[WORK ORDER] From the data below, return only the lines from the one with "Figure 2. Cutting" through the one with "TABLE4| Testmatrixusedtoassesstheimpact of", exact and inclusive, with pictures left out.

[DATA TO USE]
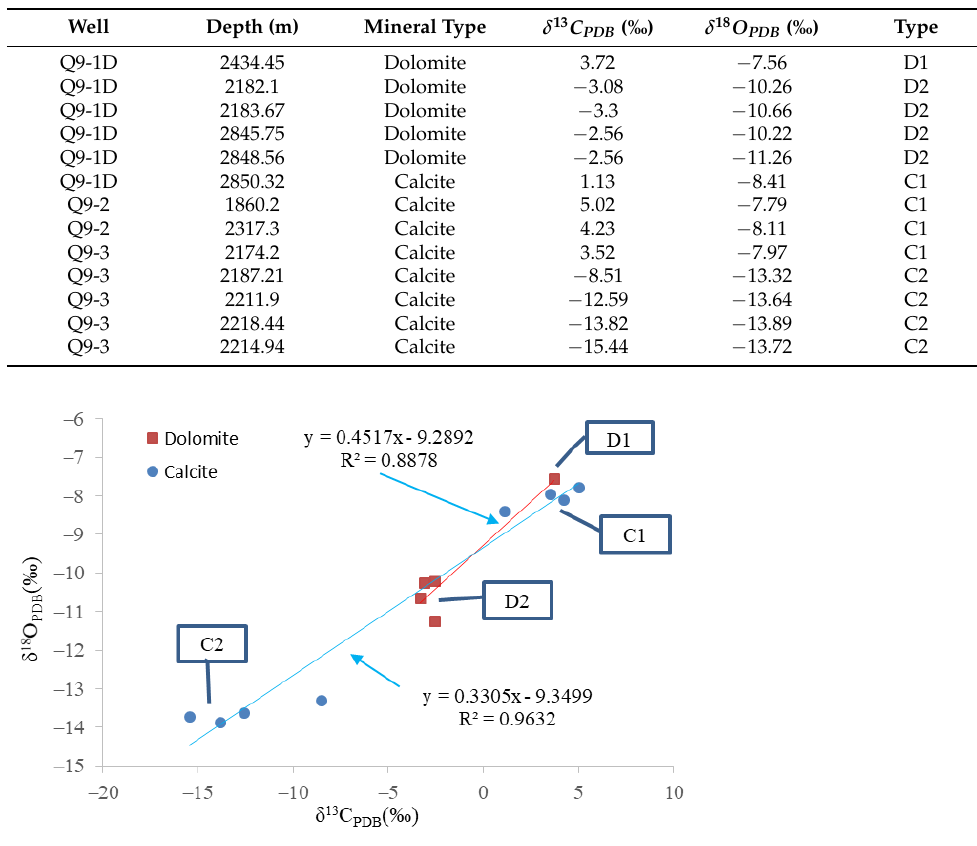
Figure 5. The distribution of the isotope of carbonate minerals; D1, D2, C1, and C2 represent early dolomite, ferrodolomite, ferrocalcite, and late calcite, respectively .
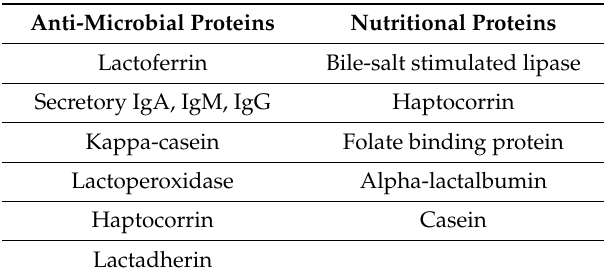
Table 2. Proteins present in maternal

* * *

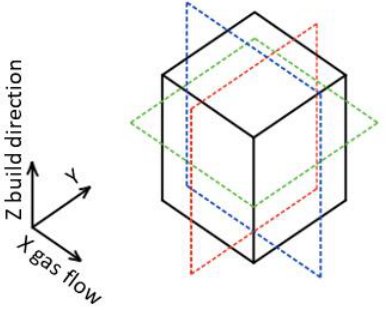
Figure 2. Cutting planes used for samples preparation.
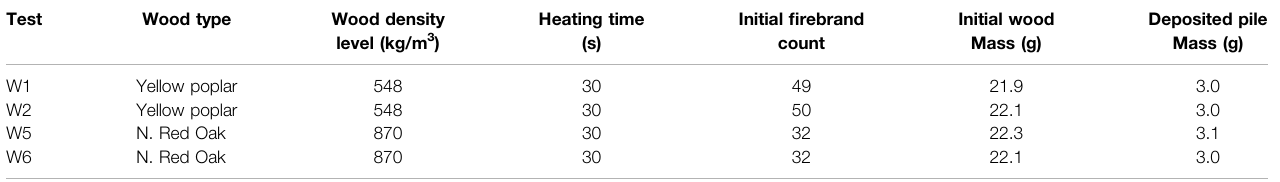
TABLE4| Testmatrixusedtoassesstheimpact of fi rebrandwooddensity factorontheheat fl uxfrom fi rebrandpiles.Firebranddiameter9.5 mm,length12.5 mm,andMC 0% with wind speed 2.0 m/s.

[ANSWER TO THIS TASK]
Figure 2. Cutting planes used for samples preparation.
TABLE4| Testmatrixusedtoassesstheimpact of fi rebrandwooddensity factorontheheat fl uxfrom fi rebrandpiles.Firebranddiameter9.5 mm,length12.5 mm,andMC 0% with wind speed 2.0 m/s.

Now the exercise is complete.